Pytorch Image Classification. This is just toy example for studying. Most code is ported from timm.

Tutorial

requirements: torch, torchvision, gdown

How to run this?

torchrun --nproc_per_node=2 train.py imageNet --cuda 7,8 
python3 train.py imageNet --cuda 7 
torchrun --nproc_per_node=2 multi_train.py tiny_a_25 tiny_a_50 cifar100_a_25 cifar100_a_50 cifar10_a_25 cifar10_a_50 -m resnext50_32_4 resnext101_32_4 -c 7,8 -o log/resnext

What does each variable mean?

  • nproc_per_node - control parallelism
  • cuda - control which gpu device to use

Need to remember

torchrun --nproc_per_node=2 train.py imageNet --interpolation bicubic --lr 1e-3 --epoch 50 --warmup-lr 1e-6 -j 8 --pin-memory --amp --channels-last --cuda 7,8 --who hankyul --exp-target model_name
  1. You should choose experiment_target or set experiment name manually.
  2. You should specify your name & project name
  3. resize operation in test time is done like this: (H, W) -> resize -> (test_size/crop_ptr, test_size/crop_ptr) -> center_crop -> (test_size, test_size).
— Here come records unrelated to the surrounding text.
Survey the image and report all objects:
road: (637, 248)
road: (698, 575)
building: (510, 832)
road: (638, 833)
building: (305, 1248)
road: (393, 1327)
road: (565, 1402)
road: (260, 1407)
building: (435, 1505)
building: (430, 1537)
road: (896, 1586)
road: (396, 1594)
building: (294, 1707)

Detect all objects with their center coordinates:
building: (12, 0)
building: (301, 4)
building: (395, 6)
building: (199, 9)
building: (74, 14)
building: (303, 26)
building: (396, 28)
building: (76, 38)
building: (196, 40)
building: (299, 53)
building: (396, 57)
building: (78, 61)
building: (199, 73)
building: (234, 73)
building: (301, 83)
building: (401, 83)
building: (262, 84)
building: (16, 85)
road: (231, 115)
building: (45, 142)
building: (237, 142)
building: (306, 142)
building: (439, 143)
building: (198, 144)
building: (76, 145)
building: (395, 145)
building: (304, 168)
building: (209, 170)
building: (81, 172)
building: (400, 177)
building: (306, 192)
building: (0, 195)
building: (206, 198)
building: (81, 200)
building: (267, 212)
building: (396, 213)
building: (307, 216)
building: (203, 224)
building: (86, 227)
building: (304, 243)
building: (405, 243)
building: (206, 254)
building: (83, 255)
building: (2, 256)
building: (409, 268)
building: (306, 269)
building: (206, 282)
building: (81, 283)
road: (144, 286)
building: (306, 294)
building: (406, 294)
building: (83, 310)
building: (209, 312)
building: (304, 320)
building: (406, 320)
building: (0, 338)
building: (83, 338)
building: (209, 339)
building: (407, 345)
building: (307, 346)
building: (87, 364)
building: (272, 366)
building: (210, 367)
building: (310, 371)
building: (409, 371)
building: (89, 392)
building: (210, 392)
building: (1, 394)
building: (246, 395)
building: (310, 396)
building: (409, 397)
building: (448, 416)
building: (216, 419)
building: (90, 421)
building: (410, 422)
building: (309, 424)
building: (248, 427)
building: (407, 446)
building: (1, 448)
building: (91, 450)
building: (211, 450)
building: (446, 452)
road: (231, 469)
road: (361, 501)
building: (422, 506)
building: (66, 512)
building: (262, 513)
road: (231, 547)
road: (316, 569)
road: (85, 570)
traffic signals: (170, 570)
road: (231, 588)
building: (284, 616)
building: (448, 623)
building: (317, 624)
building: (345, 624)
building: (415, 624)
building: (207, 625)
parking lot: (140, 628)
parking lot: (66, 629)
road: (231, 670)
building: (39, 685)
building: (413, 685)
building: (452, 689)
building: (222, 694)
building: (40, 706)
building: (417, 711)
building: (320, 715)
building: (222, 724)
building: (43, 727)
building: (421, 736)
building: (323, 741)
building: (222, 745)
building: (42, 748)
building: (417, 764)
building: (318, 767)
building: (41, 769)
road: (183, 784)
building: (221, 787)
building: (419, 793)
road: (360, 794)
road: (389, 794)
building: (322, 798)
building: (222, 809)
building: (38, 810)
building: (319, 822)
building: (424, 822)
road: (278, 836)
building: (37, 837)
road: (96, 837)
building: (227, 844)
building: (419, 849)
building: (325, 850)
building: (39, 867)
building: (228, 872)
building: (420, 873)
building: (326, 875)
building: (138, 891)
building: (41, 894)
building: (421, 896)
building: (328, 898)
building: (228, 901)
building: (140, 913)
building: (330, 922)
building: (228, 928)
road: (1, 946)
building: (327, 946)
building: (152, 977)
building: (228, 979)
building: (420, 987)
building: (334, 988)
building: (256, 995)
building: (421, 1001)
It makes me confused at first. But you can set test_image size directly.

Issue

  1. Validation scores are not same w/ w/o distributed mode. This is because len(dataset) % (batch_size * ngpu) != 0. Batch sizes for each gpu's last iter are different and averaging them together results in different validation score. Difference is about 0.04%.